> _Task item_
Could you set down every record exactly as it appears?

> _Source material_
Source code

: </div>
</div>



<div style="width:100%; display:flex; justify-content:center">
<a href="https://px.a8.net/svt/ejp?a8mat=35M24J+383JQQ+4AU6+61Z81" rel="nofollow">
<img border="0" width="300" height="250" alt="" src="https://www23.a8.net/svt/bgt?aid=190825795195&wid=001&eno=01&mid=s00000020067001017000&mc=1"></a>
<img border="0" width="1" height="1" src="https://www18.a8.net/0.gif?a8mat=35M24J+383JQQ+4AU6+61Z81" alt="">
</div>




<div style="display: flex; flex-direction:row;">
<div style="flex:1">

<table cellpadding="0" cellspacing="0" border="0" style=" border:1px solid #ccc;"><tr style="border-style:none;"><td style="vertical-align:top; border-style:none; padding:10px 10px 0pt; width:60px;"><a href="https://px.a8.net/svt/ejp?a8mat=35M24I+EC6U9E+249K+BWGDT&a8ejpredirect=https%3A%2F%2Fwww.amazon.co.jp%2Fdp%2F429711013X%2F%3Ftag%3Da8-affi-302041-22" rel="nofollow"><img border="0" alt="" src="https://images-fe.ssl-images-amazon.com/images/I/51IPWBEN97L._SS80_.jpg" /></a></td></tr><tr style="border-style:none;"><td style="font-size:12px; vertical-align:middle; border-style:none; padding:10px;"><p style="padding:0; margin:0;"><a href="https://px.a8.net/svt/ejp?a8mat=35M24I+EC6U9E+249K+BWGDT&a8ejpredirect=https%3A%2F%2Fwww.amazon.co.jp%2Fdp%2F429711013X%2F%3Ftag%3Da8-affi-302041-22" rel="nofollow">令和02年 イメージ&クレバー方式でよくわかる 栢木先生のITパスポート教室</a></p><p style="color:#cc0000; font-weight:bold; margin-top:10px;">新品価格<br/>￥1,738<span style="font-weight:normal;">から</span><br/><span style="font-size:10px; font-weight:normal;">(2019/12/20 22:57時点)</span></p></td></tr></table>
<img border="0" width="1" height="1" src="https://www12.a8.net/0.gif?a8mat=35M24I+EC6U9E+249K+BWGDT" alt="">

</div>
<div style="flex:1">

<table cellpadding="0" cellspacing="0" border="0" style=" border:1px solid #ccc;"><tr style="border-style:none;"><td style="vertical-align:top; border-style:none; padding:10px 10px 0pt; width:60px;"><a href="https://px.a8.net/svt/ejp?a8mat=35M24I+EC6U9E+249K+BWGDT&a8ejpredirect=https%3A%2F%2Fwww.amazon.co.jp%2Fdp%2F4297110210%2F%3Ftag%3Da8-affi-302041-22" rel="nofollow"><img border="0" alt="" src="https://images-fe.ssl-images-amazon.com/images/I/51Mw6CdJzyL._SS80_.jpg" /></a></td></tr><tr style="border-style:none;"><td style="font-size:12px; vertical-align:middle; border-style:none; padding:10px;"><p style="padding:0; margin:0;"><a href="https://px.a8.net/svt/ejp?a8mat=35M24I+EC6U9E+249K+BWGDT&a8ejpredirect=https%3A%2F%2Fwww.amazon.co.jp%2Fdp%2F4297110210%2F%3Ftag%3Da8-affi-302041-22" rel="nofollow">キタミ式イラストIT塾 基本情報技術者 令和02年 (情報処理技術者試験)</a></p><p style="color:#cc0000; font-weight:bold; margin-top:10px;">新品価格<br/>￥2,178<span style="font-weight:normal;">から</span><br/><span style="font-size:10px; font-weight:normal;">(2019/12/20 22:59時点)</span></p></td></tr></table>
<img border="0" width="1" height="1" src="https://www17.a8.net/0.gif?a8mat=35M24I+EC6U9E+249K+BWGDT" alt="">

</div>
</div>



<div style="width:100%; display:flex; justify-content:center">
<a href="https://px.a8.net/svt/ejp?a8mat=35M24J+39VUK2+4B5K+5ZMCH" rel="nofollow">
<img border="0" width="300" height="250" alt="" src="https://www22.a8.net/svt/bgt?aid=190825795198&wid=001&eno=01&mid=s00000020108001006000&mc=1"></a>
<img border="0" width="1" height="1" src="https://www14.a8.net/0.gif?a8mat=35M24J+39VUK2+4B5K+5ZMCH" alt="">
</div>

> _Task answer_
Source code

: </div>
</div>



<div style="width:100%; display:flex; justify-content:center">
<a href="https://px.a8.net/svt/ejp?a8mat=35M24J+383JQQ+4AU6+61Z81" rel="nofollow">
<img border="0" width="300" height="250" alt="" src="https://www23.a8.net/svt/bgt?aid=190825795195&wid=001&eno=01&mid=s00000020067001017000&mc=1"></a>
<img border="0" width="1" height="1" src="https://www18.a8.net/0.gif?a8mat=35M24J+383JQQ+4AU6+61Z81" alt="">
</div>




<div style="display: flex; flex-direction:row;">
<div style="flex:1">

<table cellpadding="0" cellspacing="0" border="0" style=" border:1px solid #ccc;"><tr style="border-style:none;"><td style="vertical-align:top; border-style:none; padding:10px 10px 0pt; width:60px;"><a href="https://px.a8.net/svt/ejp?a8mat=35M24I+EC6U9E+249K+BWGDT&a8ejpredirect=https%3A%2F%2Fwww.amazon.co.jp%2Fdp%2F429711013X%2F%3Ftag%3Da8-affi-302041-22" rel="nofollow"><img border="0" alt="" src="https://images-fe.ssl-images-amazon.com/images/I/51IPWBEN97L._SS80_.jpg" /></a></td></tr><tr style="border-style:none;"><td style="font-size:12px; vertical-align:middle; border-style:none; padding:10px;"><p style="padding:0; margin:0;"><a href="https://px.a8.net/svt/ejp?a8mat=35M24I+EC6U9E+249K+BWGDT&a8ejpredirect=https%3A%2F%2Fwww.amazon.co.jp%2Fdp%2F429711013X%2F%3Ftag%3Da8-affi-302041-22" rel="nofollow">令和02年 イメージ&クレバー方式でよくわかる 栢木先生のITパスポート教室</a></p><p style="color:#cc0000; font-weight:bold; margin-top:10px;">新品価格<br/>￥1,738<span style="font-weight:normal;">から</span><br/><span style="font-size:10px; font-weight:normal;">(2019/12/20 22:57時点)</span></p></td></tr></table>
<img border="0" width="1" height="1" src="https://www12.a8.net/0.gif?a8mat=35M24I+EC6U9E+249K+BWGDT" alt="">

</div>
<div style="flex:1">

<table cellpadding="0" cellspacing="0" border="0" style=" border:1px solid #ccc;"><tr style="border-style:none;"><td style="vertical-align:top; border-style:none; padding:10px 10px 0pt; width:60px;"><a href="https://px.a8.net/svt/ejp?a8mat=35M24I+EC6U9E+249K+BWGDT&a8ejpredirect=https%3A%2F%2Fwww.amazon.co.jp%2Fdp%2F4297110210%2F%3Ftag%3Da8-affi-302041-22" rel="nofollow"><img border="0" alt="" src="https://images-fe.ssl-images-amazon.com/images/I/51Mw6CdJzyL._SS80_.jpg" /></a></td></tr><tr style="border-style:none;"><td style="font-size:12px; vertical-align:middle; border-style:none; padding:10px;"><p style="padding:0; margin:0;"><a href="https://px.a8.net/svt/ejp?a8mat=35M24I+EC6U9E+249K+BWGDT&a8ejpredirect=https%3A%2F%2Fwww.amazon.co.jp%2Fdp%2F4297110210%2F%3Ftag%3Da8-affi-302041-22" rel="nofollow">キタミ式イラストIT塾 基本情報技術者 令和02年 (情報処理技術者試験)</a></p><p style="color:#cc0000; font-weight:bold; margin-top:10px;">新品価格<br/>￥2,178<span style="font-weight:normal;">から</span><br/><span style="font-size:10px; font-weight:normal;">(2019/12/20 22:59時点)</span></p></td></tr></table>
<img border="0" width="1" height="1" src="https://www17.a8.net/0.gif?a8mat=35M24I+EC6U9E+249K+BWGDT" alt="">

</div>
</div>



<div style="width:100%; display:flex; justify-content:center">
<a href="https://px.a8.net/svt/ejp?a8mat=35M24J+39VUK2+4B5K+5ZMCH" rel="nofollow">
<img border="0" width="300" height="250" alt="" src="https://www22.a8.net/svt/bgt?aid=190825795198&wid=001&eno=01&mid=s00000020108001006000&mc=1"></a>
<img border="0" width="1" height="1" src="https://www14.a8.net/0.gif?a8mat=35M24J+39VUK2+4B5K+5ZMCH" alt="">
</div>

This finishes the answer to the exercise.